Sourcing Investment in 2015: A Sound Business Plan is More Important Than Ever

The struggle continues for small businesses looking for credit lines and investment. Startups can maximise their chances of success by paying close attention to their business plan.

What does 2015 have in store for businesses looking for funding?


Whatever happened to the credit crunch? So far as access to credit from banks was concerned, the years following the 2008 banking crisis were dominated by tales of woe. As banks tightened their belts (and their eligibility criteria), it was small businesses that suffered. No longer does the phrase, ‘credit crunch’ dominate the headlines. In fact, with the latest data releases suggesting that the UK is in a healthier position than virtually all other major economies, entrepreneurs would be forgiven for thinking that Great Britain Plc. is the place to be to source institutional investment.

Not so, it seems. The Government may be quick to talk up its efforts to encourage lending to small businesses, but evidence suggests bank lending is in the doldrums. Private sector lending was down 2.2% in real terms in the year to August 2014, placing the UK well behind the G7 average. Whereas larger corporations tend to have other options such as corporate bonds to fill gaps in funding, SMEs are too often left frustrated in their efforts to source capital.

With an interest rate rise on the horizon at some point in 2015, the prospects of a major shift in the lending landscape seem slim. When it comes to approaching banks – and equally, equity investors, first impressions count. Businesses need to do all they can to present themselves in the best possible light, which means ensuring their business plan stacks up to scrutiny.


Knowing when and where to ask for help

It’s possible to take a DIY approach to a business plan. With so much at stake however, is it really in your best interests to go it alone? Potential investors and credit providers are looking for very particular information about your product and business model, including credible, considered projections and a thorough understanding of the wider market. No matter how good a salesman you are and how impressive your power point presentation is, this cannot compensate for vague financials or gaps in key areas.
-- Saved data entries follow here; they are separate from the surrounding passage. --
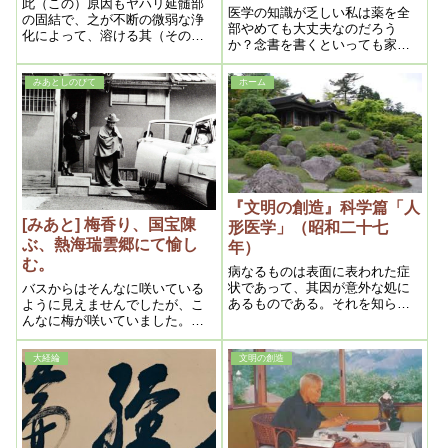
此（この）原因もヤハリ延髄部
医学の知識が乏しい私は薬を全
の固結で、之が不断の微弱な浄
部やめても大丈夫なのだろう
化によって、溶ける其（その）
か？念書を書くといっても家族
音が耳に響くのである
を説得できるだろうか？と。目
の前に立ちはだかる医学の壁
みあとしのびて
ホーム
が、気が遠くなるほど高く厚く
思えていました。
『文明の創造』科学篇「人
[みあと] 梅香り、国宝陳
形医学」（昭和二十七
ぶ、熱海瑞雲郷にて愉し
年）
む。
病なるものは表面に表われた症
状であって、其因が意外な処に
バスからはそんなに咲いている
あるものである。それを知らな
ように見えませんでしたが、こ
い医学は、症状さえ治せば病気
んなに梅が咲いていました。ま
は治るものと解釈しているの
だまだ３月初めまでは楽しめる
で、真の医術ではないのであ
と思うので、機会がありました
大経綸
文明の創造
る。それは全く人間は綜合体で
ら是非、メシヤ様のお造りにな
あるという事の認識がないから
られた梅園に足を運んで下さ
である
い。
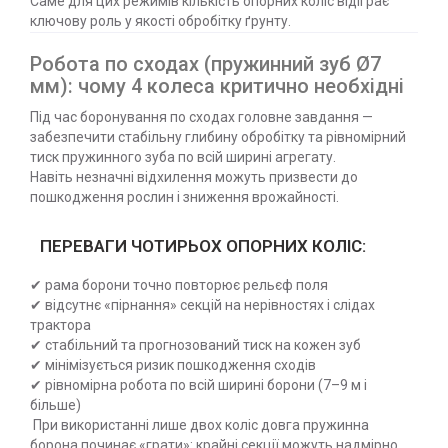
Саме для цих режимів кількість опорних коліс відіграє
ключову роль у якості обробітку ґрунту.
Робота по сходах (пружинний зуб Ø7
мм): чому 4 колеса критично необхідні
Під час боронування по сходах головне завдання —
забезпечити стабільну глибину обробітку та рівномірний
тиск пружинного зуба по всій ширині агрегату.
Навіть незначні відхилення можуть призвести до
пошкодження рослин і зниження врожайності.
ПЕРЕВАГИ ЧОТИРЬОХ ОПОРНИХ КОЛІС:
✔ рама борони точно повторює рельєф поля
✔ відсутнє «пірнання» секцій на нерівностях і слідах
трактора
✔ стабільний та прогнозований тиск на кожен зуб
✔ мінімізується ризик пошкодження сходів
✔ рівномірна робота по всій ширині борони (7–9 м і
більше)
При використанні лише двох коліс довга пружинна
борона починає «грати»: крайні секції можуть надмірно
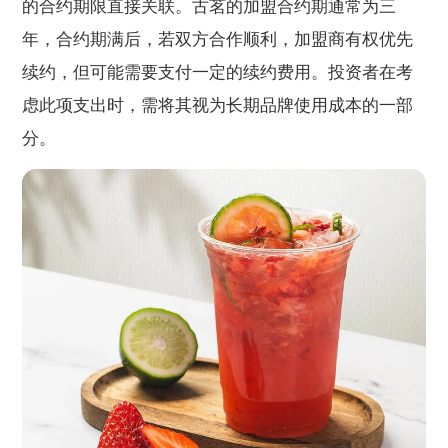
的合约期限直接关联。古茗的加盟合约期通常为三
年，合约期满后，若双方合作顺利，加盟商有权优先
续约，但可能需要支付一定的续约费用。投资者在考
虑此项支出时，需将其视为长期品牌使用成本的一部
分。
The benefit of the doubt is unlikely to be given readily – and missing or inaccurate data could be viewed as an indicator of a worrying level of commercial naïveté.

Before drafting anything, it is worth making use of the free resources that are available.  The Government’s small business resources pages contain business plan templates and examples. For tips on what to include, the numerous online how-to guides vary in quality – but one of the most comprehensive is available on the National Enterprise Network’s Start Up Donut site.

office meeting

There is also a lot to be said for getting one-to-one professional help – even if this is just to cast an eye on the first draft once the legwork has been done. An accountant with specific expertise in advising small businesses should be particularly well placed to cast a critical eye over your work. He or she is likely to offer a valuable insight on the criteria used by banks and investors when assessing the merits of a business plan. You also get the added bonus of knowing that an accredited professional covered by professional indemnity insurance for accountants has gone through your figures and projections.

Understanding the wider picture

Getting the sums right and having inside-out knowledge of your product is not the whole story. An investor will expect you to have a thorough understanding of your market, including details of the competition. What is the niche for your product? How will extra capital help your business move into that niche? Remember that identifying a “gap in the market” in your business plan may not be enough; you will also need to satisfy your potential backers that there isn’t a very good reason why that gap has not yet been filled by competitors.


2015 may be earmarked as the year when you seek funding to take your business to the next level. If so, it’s worth making two New Year’s resolutions: firstly, swot up on the challenges your business – and your industry as a whole is likely to face this year (you’ll certainly need to cover these in your business plan). Secondly, consider drafting in extra help to make sure your plan is as watertight as possible before you unveil it to lenders. It could turn out to be the best investment you’ll make in 2015.